The fallout from the calamitous assault on the U.S. consulate is not the only potential for violence, however. For weeks, militia fighters who fought alongside Gaddafi in last year’s war have holed up in the former leader’s stronghold of Bani Walid, about 170 km southeast of Tripoli, threatening to create their own well-armed ministate. Libya’s fledgling national military has surrounded the town, but so far has been unable to disarm those inside. The crisis escalated after Omran Shabaan, the 22-year-old fighter believed to have killed Gaddafi in a gun battle in Sirte last Oct. 20, died in late September of wounds inflicted by pro-Gaddafi supporters, who kidnapped and tortured him over 50 days in Bani Walid.
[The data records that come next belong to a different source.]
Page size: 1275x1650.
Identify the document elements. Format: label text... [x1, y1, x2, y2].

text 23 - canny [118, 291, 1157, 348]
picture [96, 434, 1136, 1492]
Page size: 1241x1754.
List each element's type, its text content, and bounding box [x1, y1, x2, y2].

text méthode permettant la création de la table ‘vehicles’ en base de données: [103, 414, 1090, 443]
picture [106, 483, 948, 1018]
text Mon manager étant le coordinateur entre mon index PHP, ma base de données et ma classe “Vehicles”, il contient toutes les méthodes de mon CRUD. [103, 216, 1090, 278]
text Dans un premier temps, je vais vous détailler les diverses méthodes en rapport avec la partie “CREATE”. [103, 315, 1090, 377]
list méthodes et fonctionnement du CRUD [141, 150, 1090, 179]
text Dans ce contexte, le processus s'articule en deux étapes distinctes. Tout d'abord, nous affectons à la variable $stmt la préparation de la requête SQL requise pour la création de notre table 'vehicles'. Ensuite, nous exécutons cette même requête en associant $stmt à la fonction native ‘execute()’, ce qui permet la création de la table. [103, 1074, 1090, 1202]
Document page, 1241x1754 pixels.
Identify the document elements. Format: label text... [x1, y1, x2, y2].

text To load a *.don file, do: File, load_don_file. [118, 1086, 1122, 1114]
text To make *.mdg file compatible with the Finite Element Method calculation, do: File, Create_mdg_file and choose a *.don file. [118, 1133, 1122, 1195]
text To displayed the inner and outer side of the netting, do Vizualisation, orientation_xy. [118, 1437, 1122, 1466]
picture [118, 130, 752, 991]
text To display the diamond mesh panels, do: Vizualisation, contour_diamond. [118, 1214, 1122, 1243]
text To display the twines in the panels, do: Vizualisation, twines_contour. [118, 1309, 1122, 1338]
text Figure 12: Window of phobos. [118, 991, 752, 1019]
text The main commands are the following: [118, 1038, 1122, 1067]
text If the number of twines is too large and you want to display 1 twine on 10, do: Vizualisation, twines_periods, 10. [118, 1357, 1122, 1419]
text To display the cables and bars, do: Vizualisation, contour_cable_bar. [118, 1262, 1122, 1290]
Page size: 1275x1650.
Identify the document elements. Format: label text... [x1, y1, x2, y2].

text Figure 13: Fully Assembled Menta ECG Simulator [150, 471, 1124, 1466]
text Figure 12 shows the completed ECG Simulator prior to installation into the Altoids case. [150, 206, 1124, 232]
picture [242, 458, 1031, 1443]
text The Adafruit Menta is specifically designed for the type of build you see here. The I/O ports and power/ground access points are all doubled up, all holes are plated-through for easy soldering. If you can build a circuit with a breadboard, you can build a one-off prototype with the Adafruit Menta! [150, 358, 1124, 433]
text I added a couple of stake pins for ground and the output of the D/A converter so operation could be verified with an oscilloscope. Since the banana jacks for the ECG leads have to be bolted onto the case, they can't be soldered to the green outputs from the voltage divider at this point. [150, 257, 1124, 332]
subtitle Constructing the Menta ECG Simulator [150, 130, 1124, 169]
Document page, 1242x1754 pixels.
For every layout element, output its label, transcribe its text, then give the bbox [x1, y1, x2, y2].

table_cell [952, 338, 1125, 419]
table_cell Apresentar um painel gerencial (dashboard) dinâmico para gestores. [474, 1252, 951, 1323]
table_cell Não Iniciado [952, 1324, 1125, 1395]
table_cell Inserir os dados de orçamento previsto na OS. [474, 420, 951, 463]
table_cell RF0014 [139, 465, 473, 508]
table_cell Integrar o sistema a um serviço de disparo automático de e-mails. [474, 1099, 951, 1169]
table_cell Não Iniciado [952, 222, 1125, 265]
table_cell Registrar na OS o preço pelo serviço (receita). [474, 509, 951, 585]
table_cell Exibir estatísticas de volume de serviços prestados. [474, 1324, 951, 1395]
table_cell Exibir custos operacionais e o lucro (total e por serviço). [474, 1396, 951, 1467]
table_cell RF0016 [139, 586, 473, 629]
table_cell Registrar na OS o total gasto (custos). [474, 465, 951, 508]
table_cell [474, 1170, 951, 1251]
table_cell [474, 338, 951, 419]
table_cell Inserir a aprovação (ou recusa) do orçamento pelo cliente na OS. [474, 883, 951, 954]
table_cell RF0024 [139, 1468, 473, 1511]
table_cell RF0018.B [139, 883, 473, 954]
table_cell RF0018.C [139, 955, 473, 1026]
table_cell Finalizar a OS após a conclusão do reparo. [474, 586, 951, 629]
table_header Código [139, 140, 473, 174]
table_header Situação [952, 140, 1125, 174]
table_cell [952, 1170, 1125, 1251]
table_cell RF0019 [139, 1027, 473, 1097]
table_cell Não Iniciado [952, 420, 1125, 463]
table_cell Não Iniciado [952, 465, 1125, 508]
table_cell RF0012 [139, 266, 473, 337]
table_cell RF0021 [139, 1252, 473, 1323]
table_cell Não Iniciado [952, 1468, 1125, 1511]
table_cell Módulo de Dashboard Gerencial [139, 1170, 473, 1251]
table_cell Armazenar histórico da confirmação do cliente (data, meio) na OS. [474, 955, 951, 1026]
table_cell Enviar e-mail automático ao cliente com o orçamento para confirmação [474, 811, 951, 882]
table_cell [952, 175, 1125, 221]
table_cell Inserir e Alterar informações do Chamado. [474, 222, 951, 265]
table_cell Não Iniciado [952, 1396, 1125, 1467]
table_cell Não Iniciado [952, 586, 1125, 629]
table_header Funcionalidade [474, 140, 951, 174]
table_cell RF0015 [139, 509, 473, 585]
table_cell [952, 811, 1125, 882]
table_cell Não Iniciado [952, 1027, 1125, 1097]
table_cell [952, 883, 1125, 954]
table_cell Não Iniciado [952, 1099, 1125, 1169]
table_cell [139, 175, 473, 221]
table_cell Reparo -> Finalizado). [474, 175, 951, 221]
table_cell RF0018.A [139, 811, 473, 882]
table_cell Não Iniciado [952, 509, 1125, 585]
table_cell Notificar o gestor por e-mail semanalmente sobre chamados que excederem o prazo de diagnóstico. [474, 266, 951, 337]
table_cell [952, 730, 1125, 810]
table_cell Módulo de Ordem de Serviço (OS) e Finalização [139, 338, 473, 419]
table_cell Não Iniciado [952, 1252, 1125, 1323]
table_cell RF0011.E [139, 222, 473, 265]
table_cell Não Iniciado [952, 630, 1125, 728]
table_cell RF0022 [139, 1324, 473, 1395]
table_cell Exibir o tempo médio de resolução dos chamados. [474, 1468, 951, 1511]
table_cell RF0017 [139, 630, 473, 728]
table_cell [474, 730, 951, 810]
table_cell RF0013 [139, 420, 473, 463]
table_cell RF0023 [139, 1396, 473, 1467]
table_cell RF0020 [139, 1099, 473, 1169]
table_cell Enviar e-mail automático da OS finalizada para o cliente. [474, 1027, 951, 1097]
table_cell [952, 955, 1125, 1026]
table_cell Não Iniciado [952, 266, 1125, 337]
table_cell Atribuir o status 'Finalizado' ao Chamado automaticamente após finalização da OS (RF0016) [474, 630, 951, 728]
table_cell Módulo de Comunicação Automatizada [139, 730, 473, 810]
In the aftermath of Shabaan’s death, bitter schisms have reemerged between those who fought with Gaddafi and those who waged the revolution, sparking fears that Gaddafi loyalists might choose to launch an attack on the anniversary of the leader’s death, in 12 days’ time. “The situation in Bani Walid could explode if it is not dealt with wisely,” Abushagur told Libyans last night on television.
To those who have watched Libya for years, the political turmoil has come as no surprise. Ethan Chorin, a former U.S. diplomat in Tripoli in the mid-2000s and author of a new book on last year’s revolution titled Exit the Colonel, says the country’s politicians are rived between those who support the Muslim Brotherhood — whom Abushagur had included in his Cabinet — and those who do not, like Mahmoud Jibril, who served as Prime Minister last year and whose liberal coalition was excluded from the new government. There are also divisions between the returned exiles, like Abushagur, and those who spent years living under Gaddafi, as both Baja and Jibril did. Abushagur’s status as a U.S. citizen had also become a source of suspicion among many Libyans. “All have become points of contention,” says Chorin. “The Benghazi attack has heightened the pitch of these quarrels.”